PASSAGE:
=== Section Start ===
QA-ExtFeats

This repo contains the resources required to reproduce the results published in the SIGIR '17 short paper "On the Benefit of Incorporating External Features in a Neural Architecture for Answer Sentence Selection".

If you use the data or code from this repo, please cite the following paper:

@inproceedings{chen_benefit_2017,
 author = {Chen, Ruey-Cheng and Yulianti, Evi and Sanderson, Mark and Croft, W. Bruce},
 title = {On the Benefit of Incorporating External Features in a Neural Architecture for Answer Sentence Selection},
 booktitle = {Proceedings of {SIGIR} '17},
 year = {2017},
 pages = {1017--1020},
 publisher = {ACM}
}

Data

Feature vectors for two question answering benchmarks, TREC QA and WikiQA, are made available in the directory data. The vectors are stored in the SVMLight format, and released in a compressed form (.svm.gz).
=== Section End ===
WORK TASK 1:
From the QA-ExtFeats README, extract the part starting with "Feature vectors for" and going on through "compressed form (.svm.gz).".
WORK TASK 2:
Answer these from the QA-ExtFeats README:
(a) On which pages of the proceedings does the paper appear?
(b) Which two question answering benchmarks are the feature vectors provided for?
(c) In what format are the vectors stored?
WORK TASK 3:
Proceed with the QA-ExtFeats README, picking up after its final sentence.

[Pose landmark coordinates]
=== Section Start ===
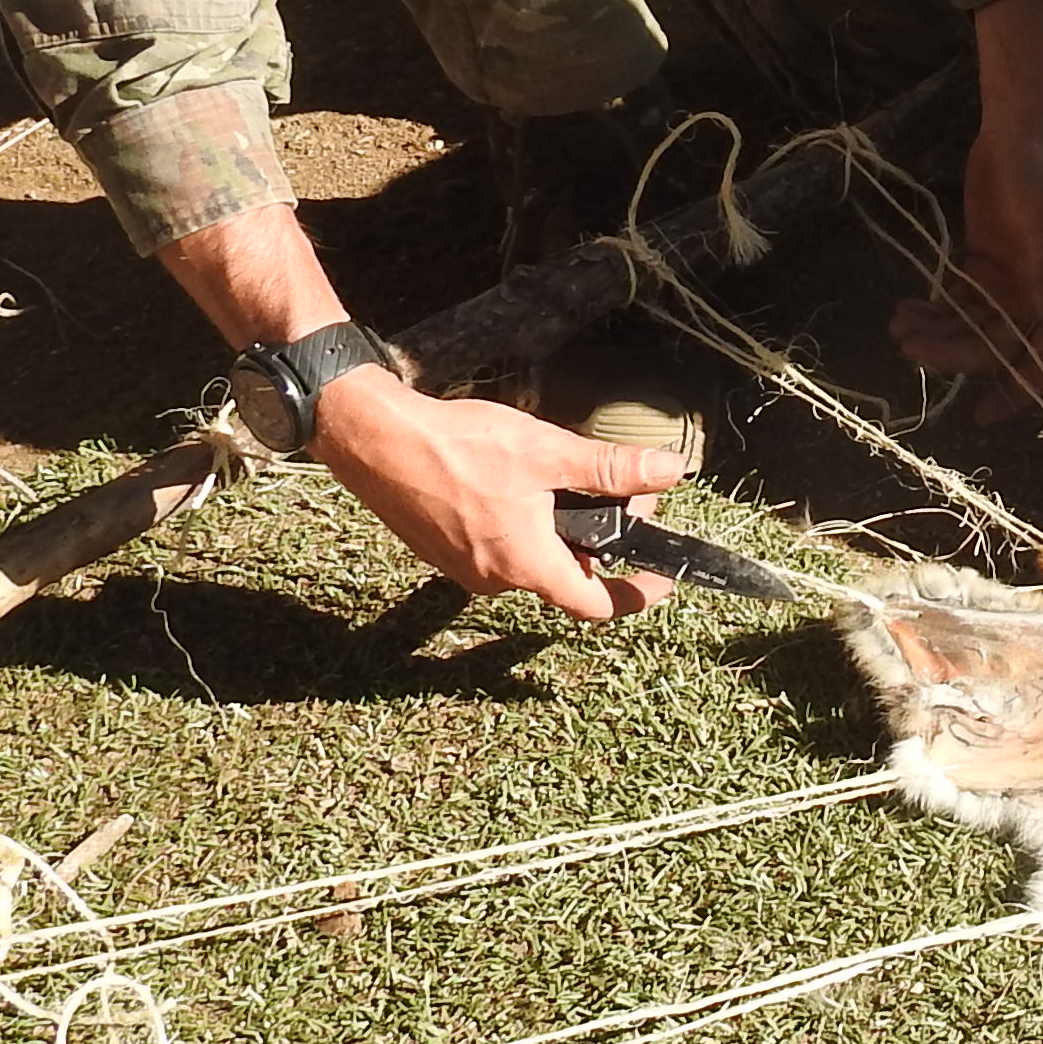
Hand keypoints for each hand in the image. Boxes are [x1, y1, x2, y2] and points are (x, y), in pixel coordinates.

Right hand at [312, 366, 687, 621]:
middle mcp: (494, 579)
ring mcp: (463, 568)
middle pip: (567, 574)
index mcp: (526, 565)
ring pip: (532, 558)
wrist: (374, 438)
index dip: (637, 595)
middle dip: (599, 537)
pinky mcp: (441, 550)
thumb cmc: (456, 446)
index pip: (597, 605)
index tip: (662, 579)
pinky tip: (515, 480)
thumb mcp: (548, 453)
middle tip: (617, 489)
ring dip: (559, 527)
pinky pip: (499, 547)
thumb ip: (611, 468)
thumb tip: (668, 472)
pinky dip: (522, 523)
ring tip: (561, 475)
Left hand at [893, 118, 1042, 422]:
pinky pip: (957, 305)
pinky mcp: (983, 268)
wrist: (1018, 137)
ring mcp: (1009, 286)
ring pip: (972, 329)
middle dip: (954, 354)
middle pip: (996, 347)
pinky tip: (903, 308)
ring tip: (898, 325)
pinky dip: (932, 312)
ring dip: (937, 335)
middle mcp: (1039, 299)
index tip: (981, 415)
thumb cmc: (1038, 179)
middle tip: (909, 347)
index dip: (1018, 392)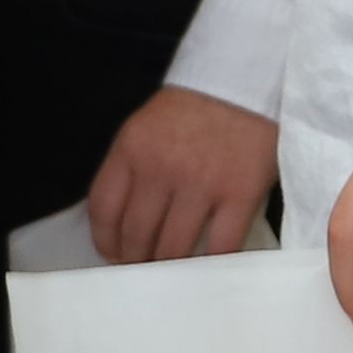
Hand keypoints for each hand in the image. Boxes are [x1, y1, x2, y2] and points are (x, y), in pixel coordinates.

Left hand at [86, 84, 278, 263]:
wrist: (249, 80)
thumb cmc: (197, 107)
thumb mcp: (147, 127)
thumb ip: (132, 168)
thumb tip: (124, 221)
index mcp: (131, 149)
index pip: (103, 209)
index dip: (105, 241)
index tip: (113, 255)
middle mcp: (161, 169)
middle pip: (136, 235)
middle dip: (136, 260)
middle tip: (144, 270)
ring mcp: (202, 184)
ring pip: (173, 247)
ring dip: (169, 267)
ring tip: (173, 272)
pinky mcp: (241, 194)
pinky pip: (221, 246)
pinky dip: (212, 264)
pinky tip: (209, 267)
=== Section End ===
WRITTEN REPLY 1:
Feature vectors for two question answering benchmarks, TREC QA and WikiQA, are made available in the directory data. The vectors are stored in the SVMLight format, and released in a compressed form (.svm.gz).

WRITTEN REPLY 2:
(a) Pages 1017–1020
(b) TREC QA and WikiQA
(c) The SVMLight format, released in compressed form (.svm.gz)

WRITTEN REPLY 3:
A complete list of 21 external features (and the respective feature IDs) are given as follows:

Length
ExactMatch
Overlap
OverlapSyn
LM
BM25
ESA
TAGME
Word2Vec
CPW
SPW
WPS
CWPS
CWR
LWPS
LWR
DaleChall
MatchedNGram[k=2,n=2]
MatchedNGram[k=2,n=3]
MatchedNGram[k=3,n=2]
MatchedNGram[k=3,n=3]

The data is NOT filtered in any way. Some prior works remove questions with no positive answers, so additional care needs to be taken when making comparison with or incorporating this data into those approaches.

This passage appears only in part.